==== TEXT SHOWN ====

Researchers at the National Aeronautics and Space Administration (NASA), scientists for the U.S. Navy and a group of investors who have contributed over $25 million to his private company believe in the work of Harvard Medical School graduate Dr. Randell Mills.
However, scientists at the American Physical Society (APS), a trade organization for American physicists, and Harvard say his findings are unfounded.
According to Mills his fight to establish a breakthrough technology pits establishment science against the cutting edge of innovation in the field of energy.
While this researcher-turned-CEO prides himself on the scientific developments his firm has made while working in the commercial sector, he may ultimately need the academic community's support to become a financial success.
Mills's detractors recently succeeded in convincing the U.S. Patent and Trademark Office to revoke a patent issued on Feb. 15 to his company, BlackLight Power, Inc. of Cranbury, N.J. BlackLight was awarded the patent for a process developed by Mills in which hydrogen molecules are broken down to release energy and "hydrinos."
According to Mills, this process generates energy much more cleanly than traditional fuels and generates by-products that are useful in a number of industries, from aerospace to computer chips.
The company is now suing to recover the lost patent. Jeffrey Melcher, BlackLight's lawyer in Washington, says he expects to appear before a U.S. District Court Judge on May 22. He says he is seeking summary judgment to have Blacklight's patent reinstated.
"To the best of my knowledge, the U.S. Patent Office's action in this case is unprecedented or extremely rare," Mills says.
From the beginning of his career, Mills has been dogged by an academic community with which he has little in common as a medical doctor and practicing businessman.
The most visible representative of Mills' opposition is Robert L. Park, a University of Maryland physics professor who recently wrote a book called Voodoo Science: the Road from Fraud to Foolishness, in which he attacks Mills and other "fringe" figures for propagating what he calls "junk theories."
In Voodoo Science and a number of articles, Park, who was not available for comment, contests the BlackLight process for producing energy from hydrogen because he says it defies accepted laws of physics. But Park admits he has never tested Mills's method in a lab.
For this reason, Melcher says, it is especially remarkable that the U.S. Patent Office has named Park as one of the instigators of its decision to review and ultimately rescind BlackLight's patent.
Mills says he believes Park, who is the paid spokesperson of American Physical Society (APS), protested his patent as part of an ongoing campaign "to protect the agenda of 'Big Science'"--his term for the group of scientists that receives government research grants.
According to Mills, Park does not want to acknowledge that BlackLight, an independent firm running on private capital investment, has succeeded at a project members of his own professional organization have been trying to achieve for years.

==== SUPPLIED MATERIAL ====

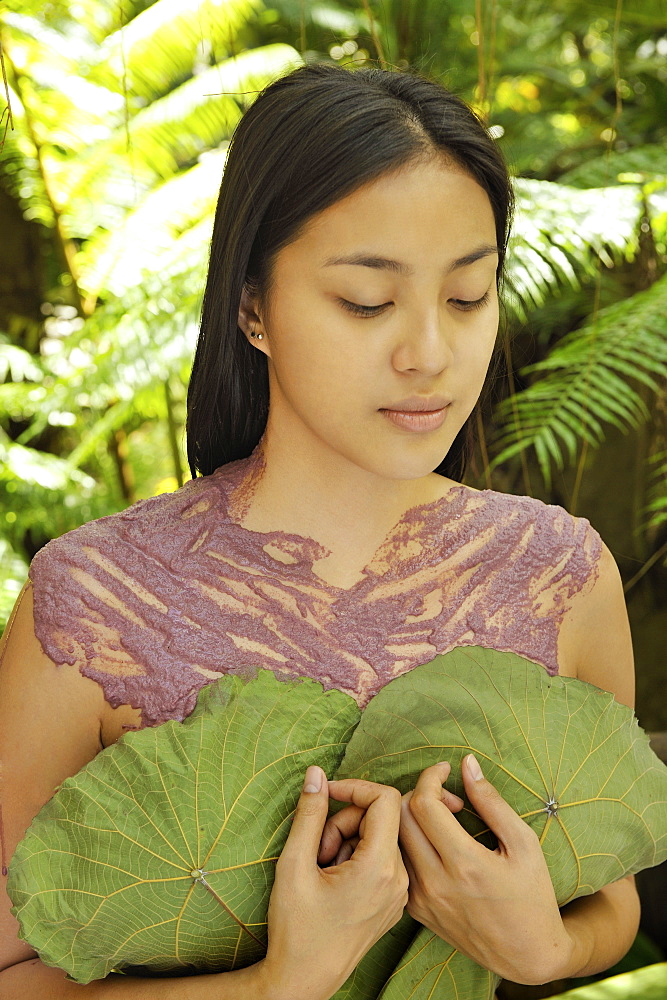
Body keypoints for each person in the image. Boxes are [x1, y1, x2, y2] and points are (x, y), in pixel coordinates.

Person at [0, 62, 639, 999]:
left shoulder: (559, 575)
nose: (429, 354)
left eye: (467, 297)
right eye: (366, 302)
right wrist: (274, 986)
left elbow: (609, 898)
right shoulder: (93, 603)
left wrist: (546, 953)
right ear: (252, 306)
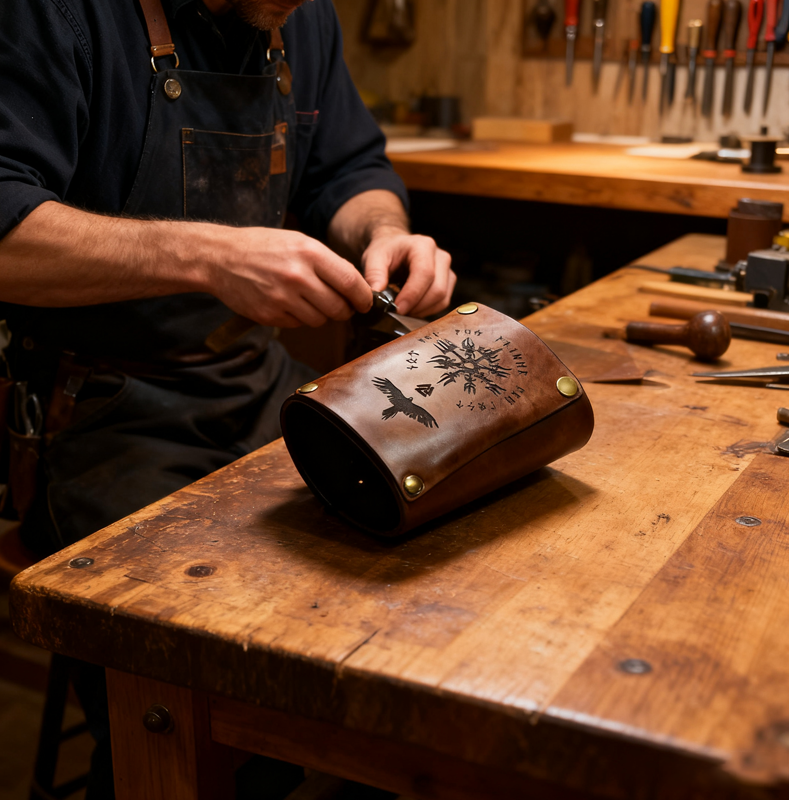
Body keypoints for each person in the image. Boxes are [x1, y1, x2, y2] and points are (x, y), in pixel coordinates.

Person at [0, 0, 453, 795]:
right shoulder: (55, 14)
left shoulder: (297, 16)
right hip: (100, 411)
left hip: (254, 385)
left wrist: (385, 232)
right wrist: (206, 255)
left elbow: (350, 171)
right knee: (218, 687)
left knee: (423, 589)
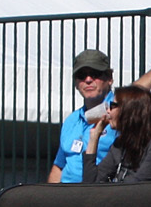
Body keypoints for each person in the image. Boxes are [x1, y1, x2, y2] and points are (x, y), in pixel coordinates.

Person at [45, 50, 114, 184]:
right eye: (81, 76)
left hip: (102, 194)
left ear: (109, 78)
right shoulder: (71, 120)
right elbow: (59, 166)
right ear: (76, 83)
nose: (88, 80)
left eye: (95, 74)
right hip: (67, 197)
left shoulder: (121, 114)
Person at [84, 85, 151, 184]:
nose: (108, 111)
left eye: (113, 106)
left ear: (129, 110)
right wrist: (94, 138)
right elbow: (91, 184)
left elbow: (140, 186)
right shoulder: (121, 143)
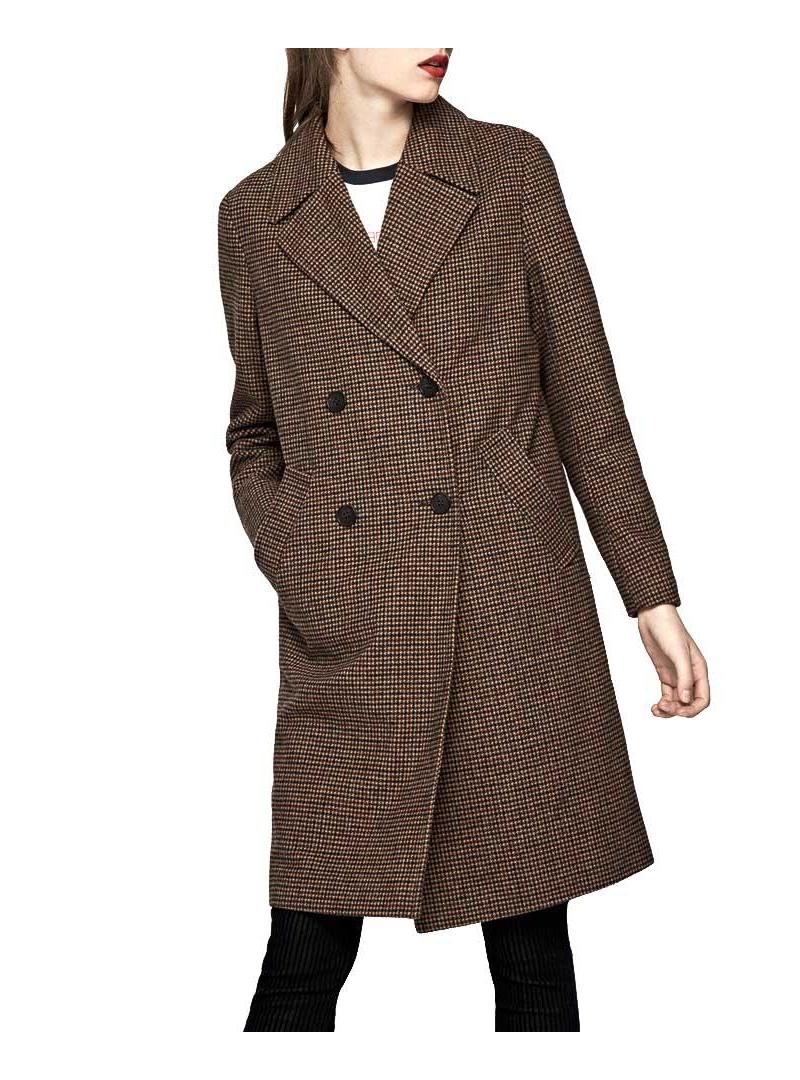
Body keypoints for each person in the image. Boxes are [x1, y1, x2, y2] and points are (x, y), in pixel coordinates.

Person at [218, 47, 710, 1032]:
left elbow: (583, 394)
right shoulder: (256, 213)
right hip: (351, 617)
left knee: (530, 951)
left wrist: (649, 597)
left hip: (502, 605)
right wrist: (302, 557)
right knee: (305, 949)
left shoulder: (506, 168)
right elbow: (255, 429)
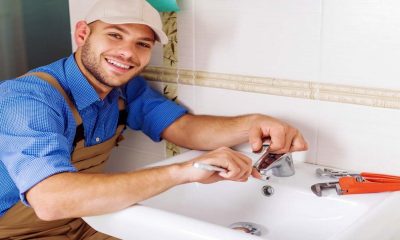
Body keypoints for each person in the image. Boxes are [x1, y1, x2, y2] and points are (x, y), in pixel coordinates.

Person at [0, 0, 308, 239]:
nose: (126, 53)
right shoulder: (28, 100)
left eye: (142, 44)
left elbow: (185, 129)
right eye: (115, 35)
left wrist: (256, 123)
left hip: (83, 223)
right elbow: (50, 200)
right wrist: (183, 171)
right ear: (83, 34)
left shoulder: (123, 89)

====
==== SUPPLIED MATERIAL ====

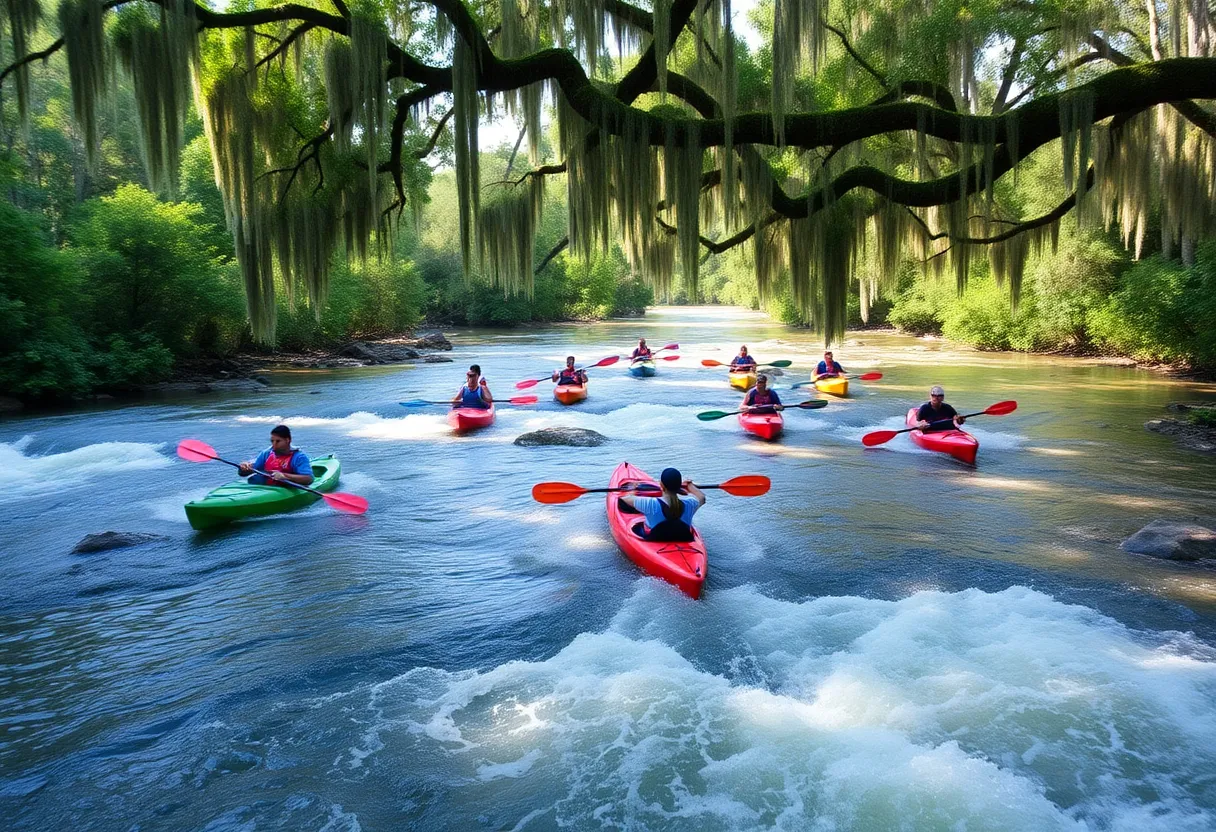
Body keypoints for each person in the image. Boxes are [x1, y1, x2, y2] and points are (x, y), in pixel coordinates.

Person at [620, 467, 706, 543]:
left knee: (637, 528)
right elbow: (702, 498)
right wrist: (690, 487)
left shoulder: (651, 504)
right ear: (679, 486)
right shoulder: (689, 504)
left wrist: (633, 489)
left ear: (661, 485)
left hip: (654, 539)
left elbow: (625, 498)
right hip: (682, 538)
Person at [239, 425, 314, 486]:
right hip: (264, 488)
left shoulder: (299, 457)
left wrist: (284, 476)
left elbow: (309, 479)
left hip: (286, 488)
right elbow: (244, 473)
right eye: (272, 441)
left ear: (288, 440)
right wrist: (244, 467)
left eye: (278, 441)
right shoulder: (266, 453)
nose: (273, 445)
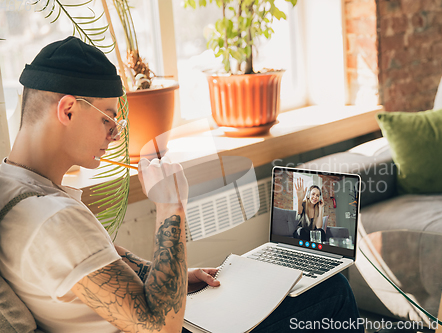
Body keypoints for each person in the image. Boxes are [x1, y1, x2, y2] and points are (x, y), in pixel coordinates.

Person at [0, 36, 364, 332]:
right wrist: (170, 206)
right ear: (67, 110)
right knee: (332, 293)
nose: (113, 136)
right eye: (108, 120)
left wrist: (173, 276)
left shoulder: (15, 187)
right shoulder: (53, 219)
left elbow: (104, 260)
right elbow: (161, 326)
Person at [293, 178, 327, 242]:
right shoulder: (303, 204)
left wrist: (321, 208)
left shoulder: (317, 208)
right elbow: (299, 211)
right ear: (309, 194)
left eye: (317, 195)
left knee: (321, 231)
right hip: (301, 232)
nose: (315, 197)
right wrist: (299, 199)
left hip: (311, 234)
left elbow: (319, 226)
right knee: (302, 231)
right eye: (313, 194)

====

# [PROBLEM]
According to the article about Randell Mills, on what date was the revoked patent issued to his company? The data is not needed for this.

# [SOLUTION FOR THIS PROBLEM]
Feb. 15